“En nu mijn litteken nog,” beveelt mijn zevenjarige dochter me kordaat terwijl ik haar tengere jongemeisjeslijf van kop tot teen insmeer tegen de mediterrane zon. Voorzichtig schilder ik een extra laagje crème over het lange witte streepje halfweg haar gebronsde linker flank, waarna ze zich gehaast uit mijn greep losrukt, haar onnodige bikinibovenstukje rechttrekt en joelend de branding in rent. Eén brok gespierd leven, badend onder blonde krullen in een krans van zonlicht, duikt de zee in. Haar schaterlach overstemt de golven wanneer ze onverschrokken haar broer spattend te lijf gaat. Starend naar zoveel plezier drijven de schuimkoppen m’n gedachten af naar mijn eigen diepe litteken.
Vier jaar geleden – ze was amper drie – werd ze plots ziek. De koorts die ik zoals gewoonlijk eerst had weggewimpeld als wel weer wat onschuldigs was de voorbode van een regelrechte aanval op mijn kleine prinses. In slechts enkele uren was ze bleek en ijlend nog slechts een schim van zichzelf geworden. En zo tuimelde ze vreselijk onverwacht, ongewild en ongezond mijn ‘eigen’ intensieve zorgwereld in. Plots stond ik niet meer groot en sterk te dokteren aan het bed of navigerend aan het roer, maar zat ik schriel, klein en vrezend naast haar neer terwijl ik de beuken en onverwachte wendingen van een ongekende storm incasseerde. Hoe anders werd de ziekte nu ik ze niet alleen maar aanschouwde maar ook onderging. Hoe leeg en vaag bleken plots de geruststellingen en verklaringen waarin ik door menigeen met de beste bedoelingen werd gewikkeld. En hoe sterk was die continue drang te willen vluchten: weg van hier, haar meenemen, behoeden en verbergen voor nog meer kwaad, zoals een vader dat behoort te doen als iemand zijn kostbare kroost bedreigt. Laat haar toch slapen! Niet alweer een onderzoek, een prik, nog even dit, nog even dat…
Hoe anders werd de ziekte nu ik ze niet alleen maar aanschouwde maar ook onderging.

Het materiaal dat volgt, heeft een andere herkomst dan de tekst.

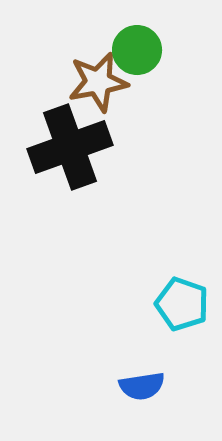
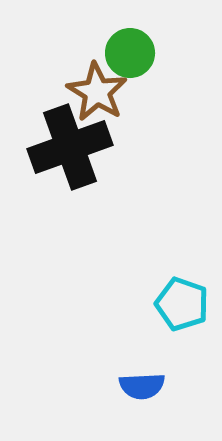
green circle: moved 7 px left, 3 px down
brown star: moved 1 px left, 10 px down; rotated 30 degrees counterclockwise
blue semicircle: rotated 6 degrees clockwise
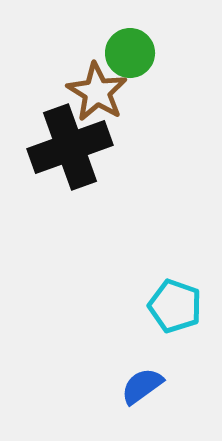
cyan pentagon: moved 7 px left, 2 px down
blue semicircle: rotated 147 degrees clockwise
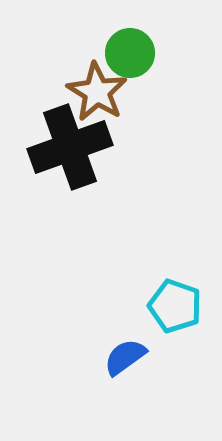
blue semicircle: moved 17 px left, 29 px up
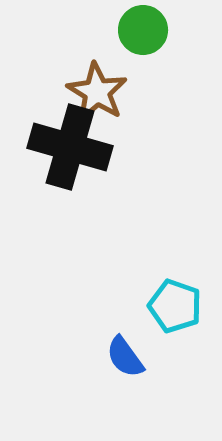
green circle: moved 13 px right, 23 px up
black cross: rotated 36 degrees clockwise
blue semicircle: rotated 90 degrees counterclockwise
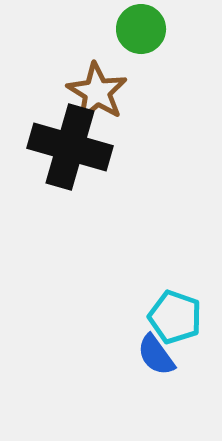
green circle: moved 2 px left, 1 px up
cyan pentagon: moved 11 px down
blue semicircle: moved 31 px right, 2 px up
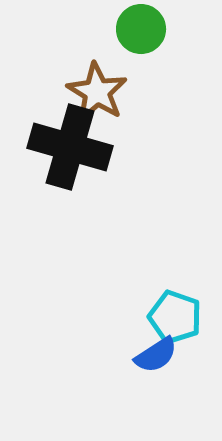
blue semicircle: rotated 87 degrees counterclockwise
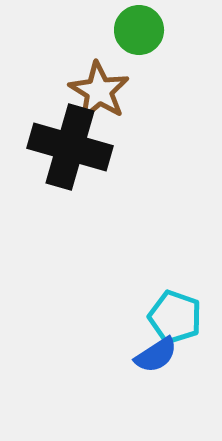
green circle: moved 2 px left, 1 px down
brown star: moved 2 px right, 1 px up
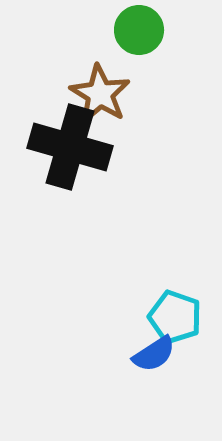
brown star: moved 1 px right, 3 px down
blue semicircle: moved 2 px left, 1 px up
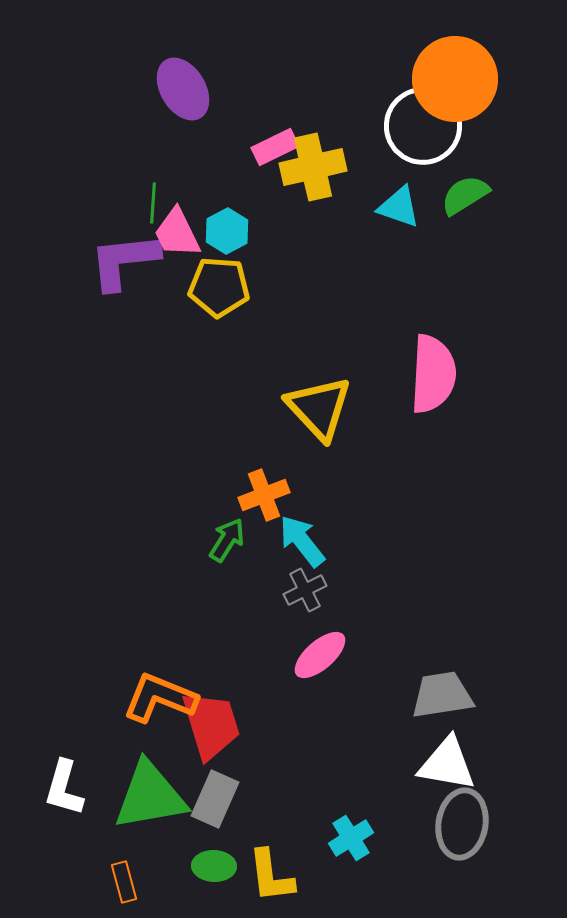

Maar ze sleurden haar erdoor met al hun kracht en kunde, met liefde ook en passie. Zoiets had ik nooit eerder geproefd. Dus hield ik me in en de bange gedachten voor me. Ik stak ze weg, als verfrommelde proppen papier, in alle binnenzakken die ik had. Opgeborgen maar niet weg, duiken ze steeds opnieuw wel ergens op. Een plens koud zeewater haalt me abrupt terug naar het heden. Ik wrijf het zoute water van mijn gezicht en kijk in twee blauwe ogen die uitdagend wachten op mijn reactie. Seconden later jaag ik haar achterna tot in de golven.
Vandaag zie ik opnieuw een branding: een ander driejarig kind, gevlucht uit de hel van Syrië, is zopas dood aangespoeld op een Turks strand. De foto’s gaan viraal door een wereld die het niet lijkt te begrijpen. Geschokt en beschaamd verberg ik mijn litteken en tel ik mijn zegeningen.